• What to work on
Lines that contain the string "sống" are the ones to list; copy all of them from the records.

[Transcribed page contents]
━━━━━━━━━━━━━━━━━━━━

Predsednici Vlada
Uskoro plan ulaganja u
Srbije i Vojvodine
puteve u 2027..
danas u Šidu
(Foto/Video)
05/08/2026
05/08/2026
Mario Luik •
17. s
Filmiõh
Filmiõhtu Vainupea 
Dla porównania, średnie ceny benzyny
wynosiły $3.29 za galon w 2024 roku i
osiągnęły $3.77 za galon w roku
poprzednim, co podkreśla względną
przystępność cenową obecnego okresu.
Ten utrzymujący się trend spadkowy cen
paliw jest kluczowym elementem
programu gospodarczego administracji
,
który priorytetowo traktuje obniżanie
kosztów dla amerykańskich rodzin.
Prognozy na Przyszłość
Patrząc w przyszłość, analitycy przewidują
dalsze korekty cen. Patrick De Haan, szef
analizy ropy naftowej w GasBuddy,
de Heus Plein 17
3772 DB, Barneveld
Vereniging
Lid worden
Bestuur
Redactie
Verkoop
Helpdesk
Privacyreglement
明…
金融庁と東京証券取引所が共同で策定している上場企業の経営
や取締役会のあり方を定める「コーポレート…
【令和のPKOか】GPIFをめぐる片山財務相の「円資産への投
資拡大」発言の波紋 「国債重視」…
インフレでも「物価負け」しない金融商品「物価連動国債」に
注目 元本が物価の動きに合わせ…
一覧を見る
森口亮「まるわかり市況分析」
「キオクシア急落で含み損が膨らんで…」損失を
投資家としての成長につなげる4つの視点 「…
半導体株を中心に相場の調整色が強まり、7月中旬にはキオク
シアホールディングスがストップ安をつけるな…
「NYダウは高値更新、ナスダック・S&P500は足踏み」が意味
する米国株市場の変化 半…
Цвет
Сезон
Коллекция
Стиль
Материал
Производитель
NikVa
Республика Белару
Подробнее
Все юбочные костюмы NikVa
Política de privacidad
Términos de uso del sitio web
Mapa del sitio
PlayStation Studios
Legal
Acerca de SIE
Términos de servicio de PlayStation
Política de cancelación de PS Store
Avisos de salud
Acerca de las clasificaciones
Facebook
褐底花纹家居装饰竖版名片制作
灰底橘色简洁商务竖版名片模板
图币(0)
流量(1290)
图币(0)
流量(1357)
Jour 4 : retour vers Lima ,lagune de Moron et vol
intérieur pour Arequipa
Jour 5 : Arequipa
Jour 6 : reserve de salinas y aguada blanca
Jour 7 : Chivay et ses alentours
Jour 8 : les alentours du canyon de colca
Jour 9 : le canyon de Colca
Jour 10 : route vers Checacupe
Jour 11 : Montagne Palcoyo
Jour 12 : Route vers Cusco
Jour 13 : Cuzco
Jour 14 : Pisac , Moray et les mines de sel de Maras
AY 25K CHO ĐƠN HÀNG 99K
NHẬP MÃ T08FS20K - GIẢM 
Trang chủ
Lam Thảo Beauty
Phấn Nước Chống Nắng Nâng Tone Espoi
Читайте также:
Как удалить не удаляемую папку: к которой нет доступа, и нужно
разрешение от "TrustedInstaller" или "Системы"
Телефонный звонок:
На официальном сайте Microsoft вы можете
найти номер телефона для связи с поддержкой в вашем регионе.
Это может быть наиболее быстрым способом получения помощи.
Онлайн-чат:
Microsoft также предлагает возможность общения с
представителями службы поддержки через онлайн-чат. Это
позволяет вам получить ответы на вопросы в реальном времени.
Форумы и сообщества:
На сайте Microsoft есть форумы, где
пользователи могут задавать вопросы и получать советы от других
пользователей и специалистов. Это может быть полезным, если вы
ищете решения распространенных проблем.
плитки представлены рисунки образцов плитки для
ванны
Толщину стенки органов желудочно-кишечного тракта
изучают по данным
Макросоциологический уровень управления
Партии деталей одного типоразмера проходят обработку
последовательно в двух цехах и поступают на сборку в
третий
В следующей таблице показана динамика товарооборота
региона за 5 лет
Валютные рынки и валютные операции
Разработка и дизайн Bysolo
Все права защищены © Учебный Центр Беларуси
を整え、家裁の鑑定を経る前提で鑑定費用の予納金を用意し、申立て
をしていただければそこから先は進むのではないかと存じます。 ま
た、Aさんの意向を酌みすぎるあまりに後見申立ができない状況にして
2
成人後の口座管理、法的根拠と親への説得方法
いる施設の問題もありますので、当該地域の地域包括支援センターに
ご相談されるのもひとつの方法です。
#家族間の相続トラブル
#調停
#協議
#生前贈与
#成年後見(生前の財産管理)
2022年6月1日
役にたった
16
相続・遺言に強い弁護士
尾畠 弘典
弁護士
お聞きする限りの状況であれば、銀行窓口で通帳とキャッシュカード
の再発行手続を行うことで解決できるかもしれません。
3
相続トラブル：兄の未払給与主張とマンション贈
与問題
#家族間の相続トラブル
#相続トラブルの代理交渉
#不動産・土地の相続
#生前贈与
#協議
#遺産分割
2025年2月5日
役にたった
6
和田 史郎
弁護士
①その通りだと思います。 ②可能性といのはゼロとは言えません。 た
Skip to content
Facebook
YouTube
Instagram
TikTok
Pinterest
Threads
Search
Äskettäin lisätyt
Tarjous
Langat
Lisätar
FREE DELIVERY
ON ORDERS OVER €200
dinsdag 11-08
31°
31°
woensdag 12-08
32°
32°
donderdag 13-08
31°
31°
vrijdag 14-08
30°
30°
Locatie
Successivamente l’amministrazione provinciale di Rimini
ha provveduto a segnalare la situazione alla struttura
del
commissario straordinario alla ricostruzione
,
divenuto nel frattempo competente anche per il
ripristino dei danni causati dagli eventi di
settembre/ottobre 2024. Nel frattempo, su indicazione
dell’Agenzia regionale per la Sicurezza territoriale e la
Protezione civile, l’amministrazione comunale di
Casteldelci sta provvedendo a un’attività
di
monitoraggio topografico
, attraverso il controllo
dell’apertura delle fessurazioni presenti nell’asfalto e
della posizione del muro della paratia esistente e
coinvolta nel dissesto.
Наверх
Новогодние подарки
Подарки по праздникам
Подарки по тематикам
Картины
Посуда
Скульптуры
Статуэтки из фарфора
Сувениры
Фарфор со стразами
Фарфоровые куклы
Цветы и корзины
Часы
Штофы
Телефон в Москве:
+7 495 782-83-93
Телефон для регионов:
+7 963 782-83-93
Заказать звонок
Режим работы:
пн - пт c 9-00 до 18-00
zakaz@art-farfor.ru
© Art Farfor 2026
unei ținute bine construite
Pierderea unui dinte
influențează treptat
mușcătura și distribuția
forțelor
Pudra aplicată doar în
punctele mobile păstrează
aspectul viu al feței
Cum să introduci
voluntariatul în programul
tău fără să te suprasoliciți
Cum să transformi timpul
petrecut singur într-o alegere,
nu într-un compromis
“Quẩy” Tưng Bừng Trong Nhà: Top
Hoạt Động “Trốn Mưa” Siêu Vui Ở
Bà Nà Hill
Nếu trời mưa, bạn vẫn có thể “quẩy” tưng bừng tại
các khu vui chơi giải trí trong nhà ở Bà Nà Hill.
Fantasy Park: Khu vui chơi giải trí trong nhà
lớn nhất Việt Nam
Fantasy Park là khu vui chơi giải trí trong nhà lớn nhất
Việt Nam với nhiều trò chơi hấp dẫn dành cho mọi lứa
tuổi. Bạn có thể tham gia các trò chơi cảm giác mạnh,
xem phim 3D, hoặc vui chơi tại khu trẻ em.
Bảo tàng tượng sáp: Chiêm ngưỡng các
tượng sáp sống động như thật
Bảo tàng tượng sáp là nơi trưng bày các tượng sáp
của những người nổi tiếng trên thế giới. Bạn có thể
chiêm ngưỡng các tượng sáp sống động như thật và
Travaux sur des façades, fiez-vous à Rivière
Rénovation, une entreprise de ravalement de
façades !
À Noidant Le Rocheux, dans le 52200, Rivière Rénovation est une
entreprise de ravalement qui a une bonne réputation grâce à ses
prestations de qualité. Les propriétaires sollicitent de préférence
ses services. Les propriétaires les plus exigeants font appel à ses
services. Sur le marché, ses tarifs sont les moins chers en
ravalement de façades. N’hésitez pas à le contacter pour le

━━━━━━━━━━━━━━━━━━━━

• Answer to this exercise
tượng sáp sống động như thật
chiêm ngưỡng các tượng sáp sống động như thật và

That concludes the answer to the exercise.